#### [To do]
**1)** Write out the records below again, switching "yoksulluk" to "kıtlık" and changing nothing else. Leave the pictures out.
**2)** Resume the text below about moving from Amazon EC2 to SoftLayer hardware, starting right after its last sentence.

After a year of fighting the cloud, we made a decision to leave EC2 for real hardware. Fortunately, this no longer means buying your own servers and racking them up in a colo. Managed hosting providers facilitate a good balance of physical hardware, virtualized instances, and rapid provisioning. Given our previous experience with hosting providers, we made the decision to choose SoftLayer. Their excellent service and infrastructure quality, provisioning speed, and customer support made them the best choice for us.
After more than a month of hard work preparing the inter-data center migration, we were able to execute the transition with zero downtime and no negative impact on our customers.The migration to real hardware resulted in enormous improvements in service stability from day one, provided a huge (~2x) performance boost to all key infrastructure components, and reduced our monthly hosting bill by ~50%.
This article will explain how we planned for and implemented the migration process, detail the performance improvements we saw after the transition, and offer insight for younger companies about when it might make sense to do the same.
Preparing For The Switch
Before the migration, we had around 40 instances on Amazon EC2. We would experience a serious production issue (instance outage, networking issue, etc) at least 2-3 times a week, sometimes daily. Once we decided to move to real hardware, we knew we had our work cut out for us because we needed to switch data centers without bringing down the service. The preparation process involved two major steps, each of which has a dedicated explanation in their own sections below:
Connecting EC2 and SoftLayer. First, we built a skeleton of our new infrastructure (the smallest subset of servers to be able to run all key production services with development-level load) in SoftLayer’s data center. Once the new data center was set up, we built a system of VPN tunnels between our old and our new data centers to ensure transparent network connectivity between components in both data centers.
Architectural changes to our applications. Next, we needed to make changes to our applications to make them work both in the cloud and on our new infrastructure. Once the application could live in both data centers simultaneously, we built a data-replication pipeline to make sure both the cloud infrastructure and the SoftLayer deployment (databases, search indexes, etc) were always in-sync.

#### [Supplied data]
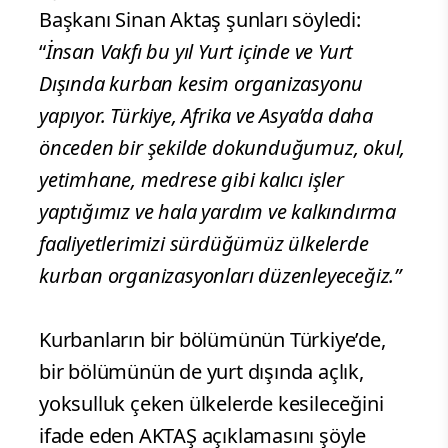
Başkanı Sinan Aktaş şunları söyledi:
“
İnsan Vakfı bu yıl Yurt içinde ve Yurt
Dışında kurban kesim organizasyonu
yapıyor. Türkiye, Afrika ve Asya’da daha
önceden bir şekilde dokunduğumuz, okul,
yetimhane, medrese gibi kalıcı işler
yaptığımız ve hala yardım ve kalkındırma
faaliyetlerimizi sürdüğümüz ülkelerde
kurban organizasyonları düzenleyeceğiz.”
Kurbanların bir bölümünün Türkiye’de,
bir bölümünün de yurt dışında açlık,
yoksulluk çeken ülkelerde kesileceğini
ifade eden AKTAŞ açıklamasını şöyle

#### [Task-by-task results]
**1)**
Başkanı Sinan Aktaş şunları söyledi:
“
İnsan Vakfı bu yıl Yurt içinde ve Yurt
Dışında kurban kesim organizasyonu
yapıyor. Türkiye, Afrika ve Asya’da daha
önceden bir şekilde dokunduğumuz, okul,
yetimhane, medrese gibi kalıcı işler
yaptığımız ve hala yardım ve kalkındırma
faaliyetlerimizi sürdüğümüz ülkelerde
kurban organizasyonları düzenleyeceğiz.”
Kurbanların bir bölümünün Türkiye’de,
bir bölümünün de yurt dışında açlık,
kıtlık çeken ülkelerde kesileceğini
ifade eden AKTAŞ açıklamasını şöyle

**2)**
Step 1: Connecting EC2 And Softlayer
One of the first things we had to do to prepare for our migration was figure out how to connect our EC2 and our SoftLayer networks together. Unfortunately the “proper” way of connecting a set of EC2 servers to another private network – using the Virtual Private Cloud (VPC) feature of EC2 – was not an option for us since we could not convert our existing set of instances into a VPC without downtime. After some consideration and careful planning, we realized that the only servers that really needed to be able to connect to each other across the data center boundary were our MongoDB nodes. Everything else we could make data center-local (Redis clusters, search servers, application clusters, etc).
Since the number of instances we needed to interconnect was relatively small, we implemented a very simple solution that proved to be stable and effective for our needs:
Each data center had a dedicated OpenVPN server deployed in it that NAT’ed all client traffic to its private network address.
Each node that needed to be able to connect to another data center would set up a VPN channel there and set up local routing to properly forward all connections directed at the other DC into that tunnel.
Here are some features that made this configuration very convenient for us:
Since we did not control network infrastructure on either side, we could not really force all servers on either end to funnel their traffic through a central router connected to the other DC. In our solution, each VPN server decided (with the help of some automation) which traffic to route through the tunnel to ensure complete inter-DC connectivity for all of its clients.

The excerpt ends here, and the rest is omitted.